Making the Best of Our Addiction to Plastic

Making the Best of Our Addiction to Plastic

Plastic is so abundant that companies are paid to collect and dispose of it. So much free material, why not turn it into something useful?

Of the seven plastics most widely used for production: PET , HDPE , PVC , LDPE , PP , PS , and Other ♹, only PET and HDPE are widely recycled. When Jeanny Yao and Miranda Wang learned that the rest of discarded plastics are burned (15%) and dumped in landfills (75%), they knew something had to change – and no one was stepping up to do it.

At 18 years old, while part of the recycling club in high school, these friends discovered a soil bacterium that evolved to efficiently break down and eat plastic. Inspired by natures elegant solution, these teenagers studied the bacteria in lab to understand and reverse engineer the chemical mechanisms it developed to simply feed itself. Taking advantage of these processes, and using chemistry to make them more efficient, Jeanny and Miranda have developed a technology to turn low-density and high-density polyethylene into chemical intermediaries that would have otherwise been produced using petroleum.

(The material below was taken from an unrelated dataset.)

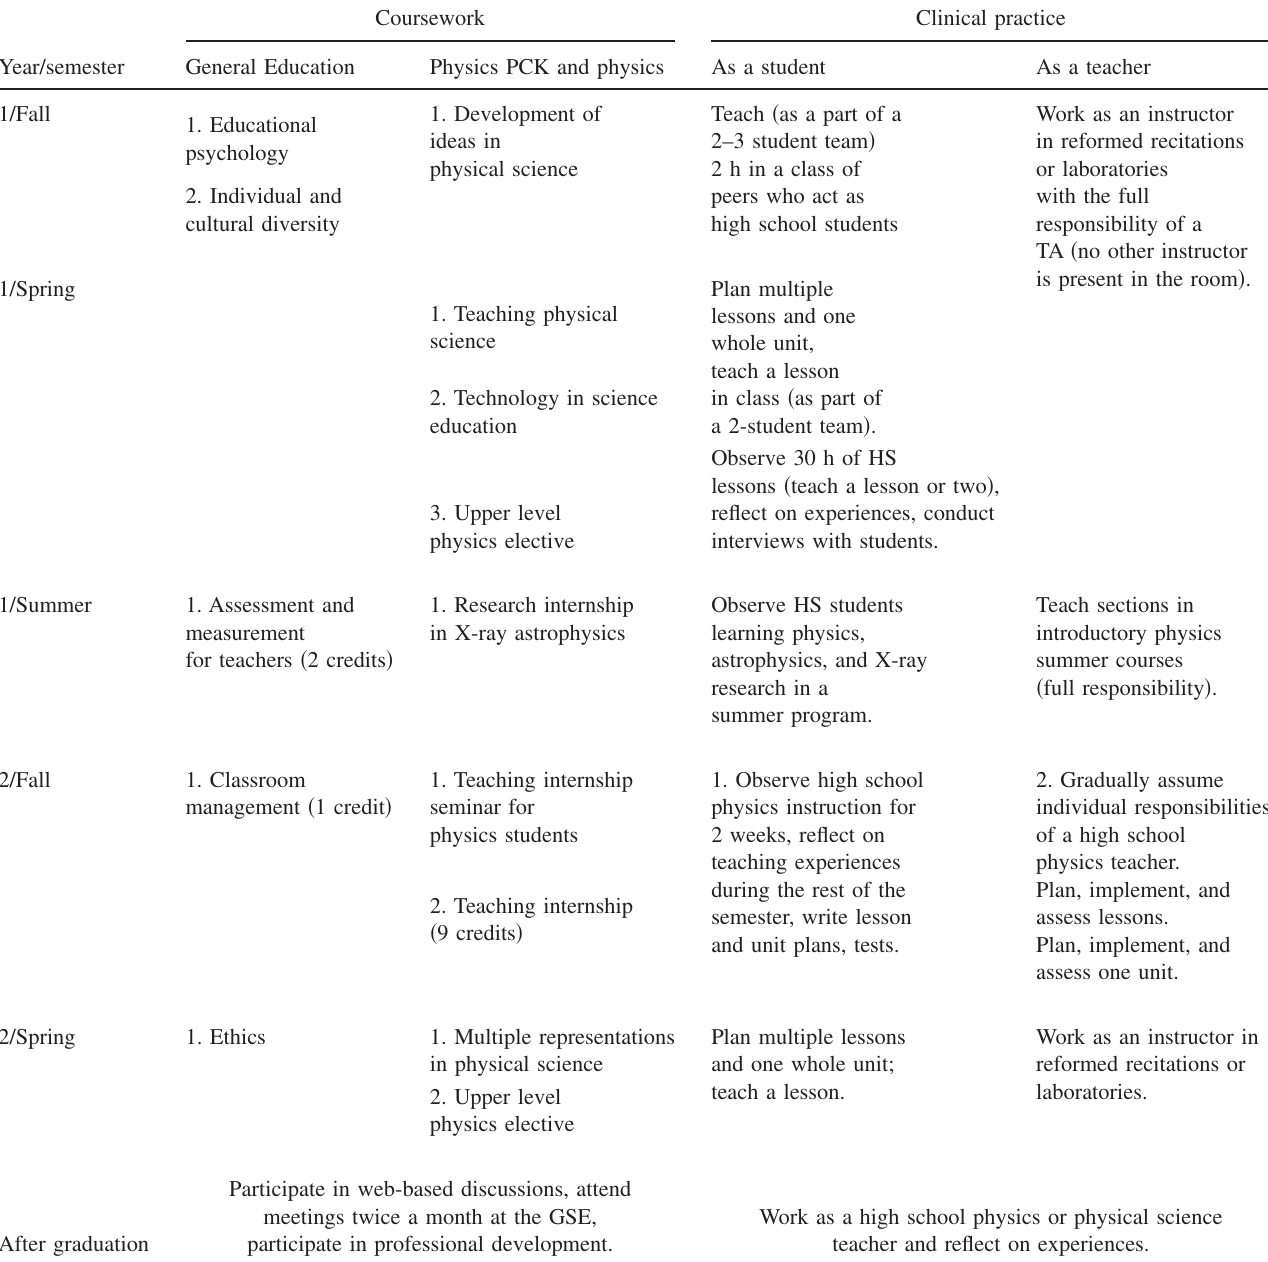
TABLE III. Coursework and clinical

Their company, Biocellation, is currently building a fully-commercial processing plant that aims to turn 45,500 tons of plastic waste into chemical intermediaries, eliminating the production of 320,000 tons of CO2 emissions by 2023. Though it will not make a dent in the plastic waste crisis, this is exactly the kind of innovation and entrepreneurial spirit we need to start shifting society in a sustainable direction. There is no telling how many entrepreneurs will be inspired by the work conducted by Jeanny and Miranda, and it is that rippling wave of change that we need to enact a cultural shift in the way our society chooses to deal with plastic.